Start of Data listing
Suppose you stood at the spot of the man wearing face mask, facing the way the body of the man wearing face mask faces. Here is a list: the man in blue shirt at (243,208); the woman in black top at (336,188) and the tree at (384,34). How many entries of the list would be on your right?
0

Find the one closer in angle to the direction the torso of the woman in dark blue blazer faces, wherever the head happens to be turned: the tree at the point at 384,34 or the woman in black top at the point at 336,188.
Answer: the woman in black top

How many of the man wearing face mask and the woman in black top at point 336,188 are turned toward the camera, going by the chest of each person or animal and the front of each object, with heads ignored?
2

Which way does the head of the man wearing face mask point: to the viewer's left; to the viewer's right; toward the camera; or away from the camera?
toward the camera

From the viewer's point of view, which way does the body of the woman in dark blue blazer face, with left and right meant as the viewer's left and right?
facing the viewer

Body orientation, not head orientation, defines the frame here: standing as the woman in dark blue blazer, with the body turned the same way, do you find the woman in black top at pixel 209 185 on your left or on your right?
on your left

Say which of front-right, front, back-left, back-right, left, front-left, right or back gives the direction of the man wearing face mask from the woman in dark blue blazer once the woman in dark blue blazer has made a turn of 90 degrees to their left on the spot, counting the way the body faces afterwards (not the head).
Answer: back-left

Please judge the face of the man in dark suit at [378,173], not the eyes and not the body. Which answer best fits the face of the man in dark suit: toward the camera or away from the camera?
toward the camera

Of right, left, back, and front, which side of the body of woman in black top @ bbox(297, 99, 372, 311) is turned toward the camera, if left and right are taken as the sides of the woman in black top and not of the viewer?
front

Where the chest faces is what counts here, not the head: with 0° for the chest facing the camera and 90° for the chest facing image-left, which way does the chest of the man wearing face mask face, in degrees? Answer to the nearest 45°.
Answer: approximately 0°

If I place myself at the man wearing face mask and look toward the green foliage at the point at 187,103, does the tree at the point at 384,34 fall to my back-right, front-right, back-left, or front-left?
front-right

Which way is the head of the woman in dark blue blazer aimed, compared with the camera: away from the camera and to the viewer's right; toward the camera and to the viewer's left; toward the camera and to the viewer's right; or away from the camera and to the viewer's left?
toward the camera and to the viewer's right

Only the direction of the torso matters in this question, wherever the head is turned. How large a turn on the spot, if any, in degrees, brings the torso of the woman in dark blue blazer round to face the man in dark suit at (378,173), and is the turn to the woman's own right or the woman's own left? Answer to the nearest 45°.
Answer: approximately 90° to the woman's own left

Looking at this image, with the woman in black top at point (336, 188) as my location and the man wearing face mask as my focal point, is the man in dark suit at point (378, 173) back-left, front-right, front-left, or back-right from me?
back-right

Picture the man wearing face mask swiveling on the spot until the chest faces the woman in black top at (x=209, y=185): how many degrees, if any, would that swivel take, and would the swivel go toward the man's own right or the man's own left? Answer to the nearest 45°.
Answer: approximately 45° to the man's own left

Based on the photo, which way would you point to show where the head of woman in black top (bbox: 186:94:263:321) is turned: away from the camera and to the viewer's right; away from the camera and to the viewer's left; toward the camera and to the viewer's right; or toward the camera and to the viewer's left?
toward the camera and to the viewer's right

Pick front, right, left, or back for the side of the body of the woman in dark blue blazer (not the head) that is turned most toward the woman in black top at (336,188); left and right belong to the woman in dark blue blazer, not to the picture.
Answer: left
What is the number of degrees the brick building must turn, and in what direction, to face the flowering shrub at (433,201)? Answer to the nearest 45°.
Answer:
End of Data listing
Start of Data listing
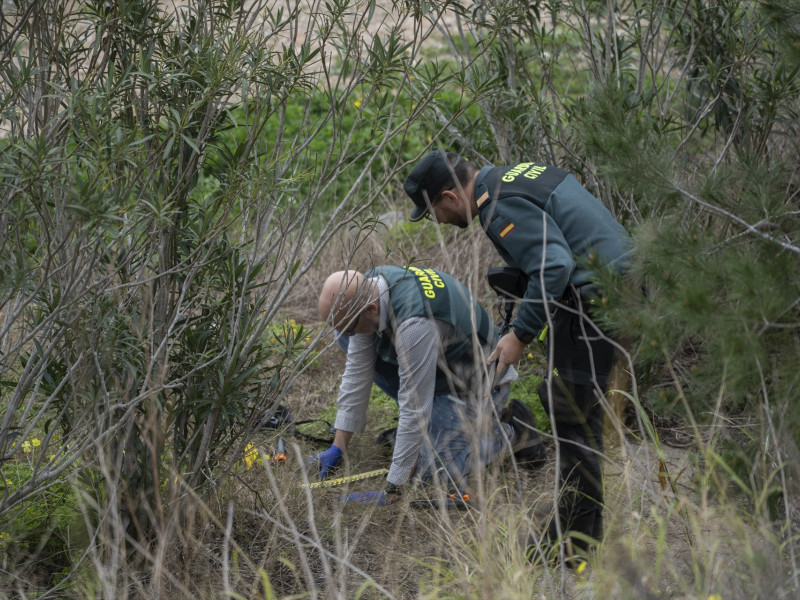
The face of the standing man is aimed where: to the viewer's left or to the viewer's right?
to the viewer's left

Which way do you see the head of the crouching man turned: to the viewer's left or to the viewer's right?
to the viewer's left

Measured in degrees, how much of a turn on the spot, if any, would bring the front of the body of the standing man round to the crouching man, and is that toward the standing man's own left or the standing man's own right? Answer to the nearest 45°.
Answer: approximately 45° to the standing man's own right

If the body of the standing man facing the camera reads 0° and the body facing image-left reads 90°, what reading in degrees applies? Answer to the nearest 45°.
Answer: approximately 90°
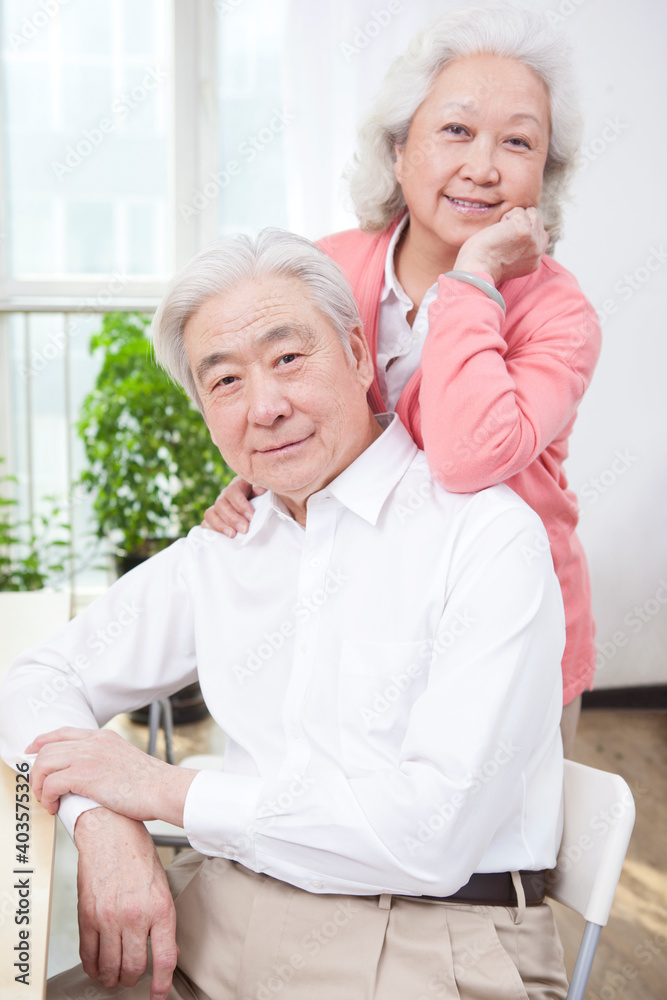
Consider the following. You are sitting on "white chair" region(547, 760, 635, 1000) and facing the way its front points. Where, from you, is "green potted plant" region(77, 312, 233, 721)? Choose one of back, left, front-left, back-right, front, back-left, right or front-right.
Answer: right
End of Data listing
About this task :: Rewrite everything from "Based on the" down to "Answer: left", putting "navy blazer" wherever "dark blue blazer" appears and leaving all else untouched. Return only those lines.

Output of the exercise ::
Based on the photo, which way would you point to show where the head of woman in black top (bbox: 186:94:263:321) is turned: away from the camera and to the viewer's right; away from the camera and to the viewer's left; toward the camera and to the viewer's right; or toward the camera and to the viewer's left?
toward the camera and to the viewer's right

Pick front, right, left, or back for the side of the body of the woman in navy blazer (not the head) that is turned most toward the woman in black top at (336,188); left and right belong to the woman in navy blazer, not to the picture.
Answer: left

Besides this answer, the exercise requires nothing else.